An alternative sequencing method such as whole-genome sequencing would increase the detection of incidental findings as well as variants of uncertain significance because of the increased coverage of this method and the challenge of interpreting noncoding variants. Whole-genome sequencing will uncover structural variants and copy-number variants as well. The ACMG recommendations currently apply only to SNVs and indels, however, so this additional variation—some of which may be significant—would not be considered under the current guidelines.1

Based on this experience, we suggest that clinicians and researchers interested in returning incidental variants found by next-generation sequencing adopt a uniform, well-defined set of criteria for variant classification.

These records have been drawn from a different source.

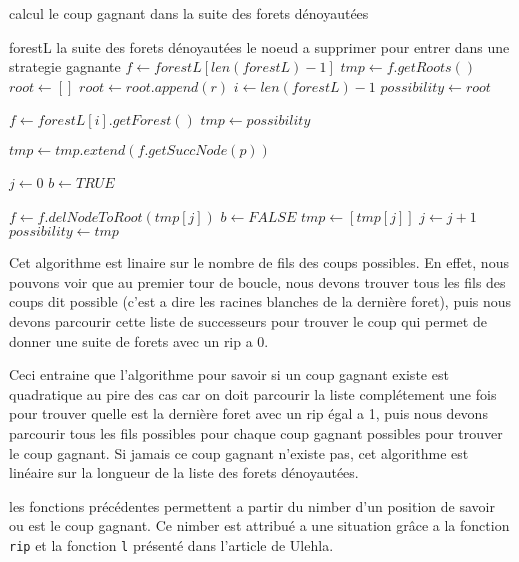 \begin{algorithm}[h]
  \caption{calcul le coup gagnant dans la suite des forets dénoyautées}
  \begin{algorithmic}
    \REQUIRE forestL la suite des forets dénoyautées
    \ENSURE le noeud a supprimer pour entrer dans une strategie gagnante
    \STATE $f \leftarrow forestL[len(forestL) - 1]$
    \STATE $tmp \leftarrow f.getRoots()$
    \STATE $root \leftarrow []$
          \STATE $root \leftarrow root.append(r)$
        \ENDIF
    \ENDFOR
    \STATE $i \leftarrow len(forestL) - 1$
    \STATE $possibility \leftarrow root$

      \STATE $f \leftarrow forestL[i].getForest()$
      \STATE $tmp \leftarrow possibility$

        \STATE $tmp \leftarrow tmp.extend(f.getSuccNode(p))$
      \ENDFOR

      \STATE $j \leftarrow 0$
      \STATE $b \leftarrow TRUE$

        \STATE $f \leftarrow f.delNodeToRoot(tmp[j])$
          \STATE $b \leftarrow FALSE$
          \STATE $tmp \leftarrow [tmp[j]]$
        \ENDIF
        \STATE $j \leftarrow j + 1$
      \ENDWHILE
      \STATE $possibility \leftarrow tmp$
    \ENDWHILE
  \end{algorithmic}
\end{algorithm}

Cet algorithme est linaire sur le nombre de fils des coups possibles. En effet, nous pouvons voir que au premier tour de boucle, nous devons trouver tous les fils des coups dit possible (c'est a dire les racines blanches de la dernière foret), puis nous devons parcourir cette liste de successeurs pour trouver le coup qui permet de donner une suite de forets avec un rip a 0.

Ceci entraine que l'algorithme pour savoir si un coup gagnant existe est quadratique au pire des cas car on doit parcourir la liste complétement une fois pour trouver quelle est la dernière foret avec un rip égal a 1, puis nous devons parcourir tous les fils possibles pour chaque coup gagnant possibles pour trouver le coup gagnant. Si jamais ce coup gagnant n'existe pas, cet algorithme est linéaire sur la longueur de la liste des forets dénoyautées.

les fonctions précédentes permettent a partir du nimber d'un position de savoir ou est le coup gagnant. Ce nimber est attribué a une situation grâce a la fonction \texttt{rip} et la fonction \texttt{l} présenté dans l'article de Ulehla.

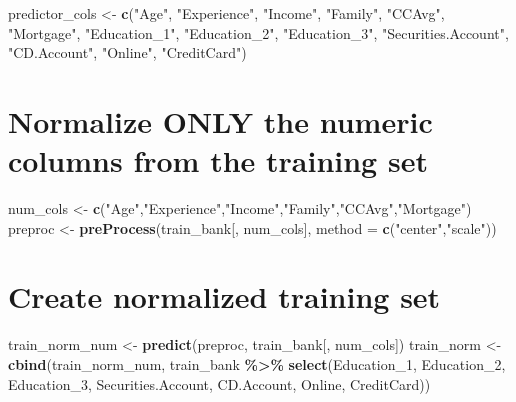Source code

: \documentclass[
]{article}
\newenvironment{Shaded}{\begin{snugshade}}{\end{snugshade}}
\newcommand{\AttributeTok}[1]{\textcolor[rgb]{0.13,0.29,0.53}{#1}}
\newcommand{\FunctionTok}[1]{\textcolor[rgb]{0.13,0.29,0.53}{\textbf{#1}}}
\newcommand{\NormalTok}[1]{#1}
\newcommand{\OtherTok}[1]{\textcolor[rgb]{0.56,0.35,0.01}{#1}}
\newcommand{\SpecialCharTok}[1]{\textcolor[rgb]{0.81,0.36,0.00}{\textbf{#1}}}
\newcommand{\StringTok}[1]{\textcolor[rgb]{0.31,0.60,0.02}{#1}}
\begin{document}
\begin{Shaded}
\begin{Highlighting}[]
\NormalTok{predictor\_cols }\OtherTok{\textless{}{-}} \FunctionTok{c}\NormalTok{(}\StringTok{"Age"}\NormalTok{, }\StringTok{"Experience"}\NormalTok{, }\StringTok{"Income"}\NormalTok{, }\StringTok{"Family"}\NormalTok{, }\StringTok{"CCAvg"}\NormalTok{, }\StringTok{"Mortgage"}\NormalTok{,}
                   \StringTok{"Education\_1"}\NormalTok{, }\StringTok{"Education\_2"}\NormalTok{, }\StringTok{"Education\_3"}\NormalTok{,}
                   \StringTok{"Securities.Account"}\NormalTok{, }\StringTok{"CD.Account"}\NormalTok{, }\StringTok{"Online"}\NormalTok{, }\StringTok{"CreditCard"}\NormalTok{)}
\end{Highlighting}
\end{Shaded}

\section{Normalize ONLY the numeric columns from the training
set}\label{normalize-only-the-numeric-columns-from-the-training-set}

\begin{Shaded}
\begin{Highlighting}[]
\NormalTok{num\_cols }\OtherTok{\textless{}{-}} \FunctionTok{c}\NormalTok{(}\StringTok{"Age"}\NormalTok{,}\StringTok{"Experience"}\NormalTok{,}\StringTok{"Income"}\NormalTok{,}\StringTok{"Family"}\NormalTok{,}\StringTok{"CCAvg"}\NormalTok{,}\StringTok{"Mortgage"}\NormalTok{)}
\NormalTok{preproc }\OtherTok{\textless{}{-}} \FunctionTok{preProcess}\NormalTok{(train\_bank[, num\_cols], }\AttributeTok{method =} \FunctionTok{c}\NormalTok{(}\StringTok{"center"}\NormalTok{,}\StringTok{"scale"}\NormalTok{))}
\end{Highlighting}
\end{Shaded}

\section{Create normalized training
set}\label{create-normalized-training-set}

\begin{Shaded}
\begin{Highlighting}[]
\NormalTok{train\_norm\_num }\OtherTok{\textless{}{-}} \FunctionTok{predict}\NormalTok{(preproc, train\_bank[, num\_cols])}
\NormalTok{train\_norm }\OtherTok{\textless{}{-}} \FunctionTok{cbind}\NormalTok{(train\_norm\_num, }
\NormalTok{                   train\_bank }\SpecialCharTok{\%\textgreater{}\%} \FunctionTok{select}\NormalTok{(Education\_1, Education\_2, Education\_3,}
\NormalTok{                                        Securities.Account, CD.Account, Online, CreditCard))}
\end{Highlighting}
\end{Shaded}
\end{document}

Here we applied the ACMG recommendations and the classification criteria defined by Dorschner et al.,24 but we suggest that the addition of bioinformatic prediction tools, genic intolerance scores, and functional studies to the criteria would make variant classification more complete. We also expect that research and clinical laboratories performing next-generation sequencing will soon be more engaged in submitting variants to manually curated classification databases, improving the interpretation of variants and counseling of patients.

Disclosure

The authors declare no conflict of interest.